What the task asks:
Below are some records. Output the lines from the first one through the line that holds "of Minnesota. |", exactly as written, with no pictures.
### Task inputs ###
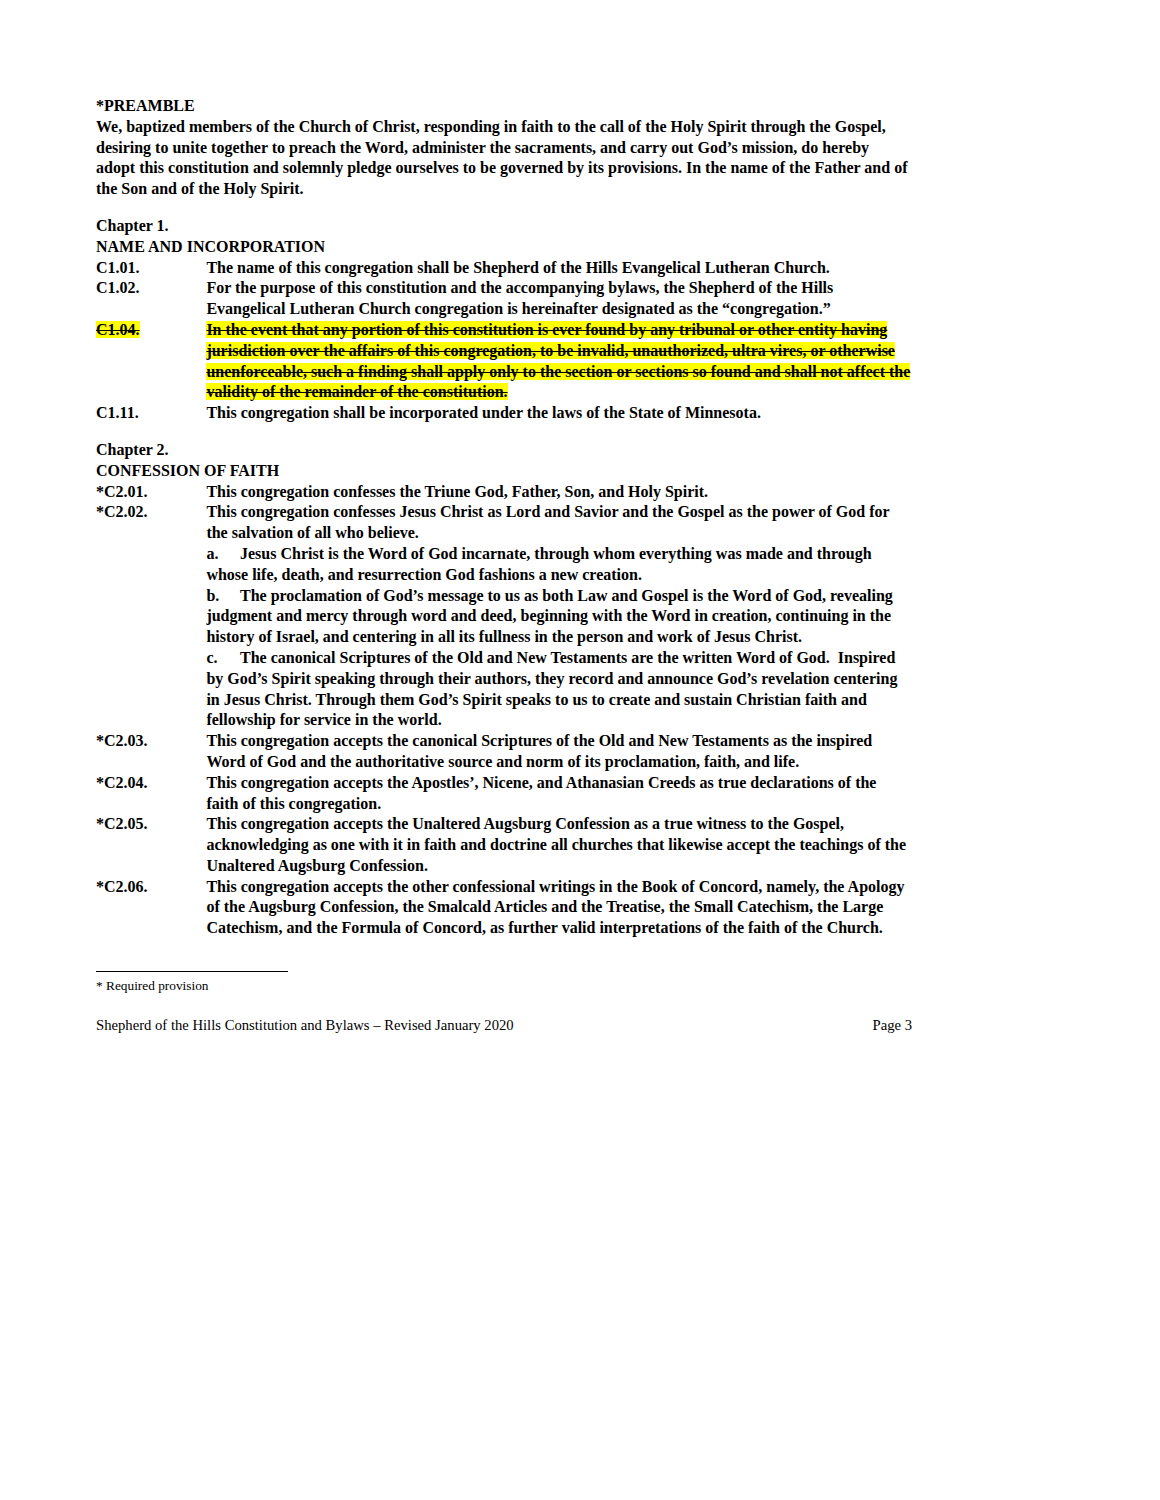*PREAMBLE
We, baptized members of the Church of Christ, responding in faith to the call of the Holy Spirit through the Gospel, desiring to unite together to preach the Word, administer the sacraments, and carry out God’s mission, do hereby adopt this constitution and solemnly pledge ourselves to be governed by its provisions. In the name of the Father and of the Son and of the Holy Spirit.
Chapter 1.
NAME AND INCORPORATION
| C1.01. | The name of this congregation shall be Shepherd of the Hills Evangelical Lutheran Church. |
| C1.02. | For the purpose of this constitution and the accompanying bylaws, the Shepherd of the Hills Evangelical Lutheran Church congregation is hereinafter designated as the “congregation.” |
| C1.04. | In the event that any portion of this constitution is ever found by any tribunal or other entity having jurisdiction over the affairs of this congregation, to be invalid, unauthorized, ultra vires, or otherwise unenforceable, such a finding shall apply only to the section or sections so found and shall not affect the validity of the remainder of the constitution. |
| C1.11. | This congregation shall be incorporated under the laws of the State of Minnesota. |
Chapter 2.
CONFESSION OF FAITH
| *C2.01. | This congregation confesses the Triune God, Father, Son, and Holy Spirit. |
| *C2.02. | This congregation confesses Jesus Christ as Lord and Savior and the Gospel as the power of God for the salvation of all who believe. a. Jesus Christ is the Word of God incarnate, through whom everything was made and through whose life, death, and resurrection God fashions a new creation. b. The proclamation of God’s message to us as both Law and Gospel is the Word of God, revealing judgment and mercy through word and deed, beginning with the Word in creation, continuing in the history of Israel, and centering in all its fullness in the person and work of Jesus Christ. c. The canonical Scriptures of the Old and New Testaments are the written Word of God. Inspired by God’s Spirit speaking through their authors, they record and announce God’s revelation centering in Jesus Christ. Through them God’s Spirit speaks to us to create and sustain Christian faith and fellowship for service in the world. |
| *C2.03. | This congregation accepts the canonical Scriptures of the Old and New Testaments as the inspired Word of God and the authoritative source and norm of its proclamation, faith, and life. |
| *C2.04. | This congregation accepts the Apostles’, Nicene, and Athanasian Creeds as true declarations of the faith of this congregation. |
| *C2.05. | This congregation accepts the Unaltered Augsburg Confession as a true witness to the Gospel, acknowledging as one with it in faith and doctrine all churches that likewise accept the teachings of the Unaltered Augsburg Confession. |
| *C2.06. | This congregation accepts the other confessional writings in the Book of Concord, namely, the Apology of the Augsburg Confession, the Smalcald Articles and the Treatise, the Small Catechism, the Large Catechism, and the Formula of Concord, as further valid interpretations of the faith of the Church. |
* Required provision
Shepherd of the Hills Constitution and Bylaws – Revised January 2020 Page 3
###
Written solution:
*PREAMBLE
We, baptized members of the Church of Christ, responding in faith to the call of the Holy Spirit through the Gospel, desiring to unite together to preach the Word, administer the sacraments, and carry out God’s mission, do hereby adopt this constitution and solemnly pledge ourselves to be governed by its provisions. In the name of the Father and of the Son and of the Holy Spirit.
Chapter 1.
NAME AND INCORPORATION
| C1.01. | The name of this congregation shall be Shepherd of the Hills Evangelical Lutheran Church. |
| C1.02. | For the purpose of this constitution and the accompanying bylaws, the Shepherd of the Hills Evangelical Lutheran Church congregation is hereinafter designated as the “congregation.” |
| C1.04. | In the event that any portion of this constitution is ever found by any tribunal or other entity having jurisdiction over the affairs of this congregation, to be invalid, unauthorized, ultra vires, or otherwise unenforceable, such a finding shall apply only to the section or sections so found and shall not affect the validity of the remainder of the constitution. |
| C1.11. | This congregation shall be incorporated under the laws of the State of Minnesota. |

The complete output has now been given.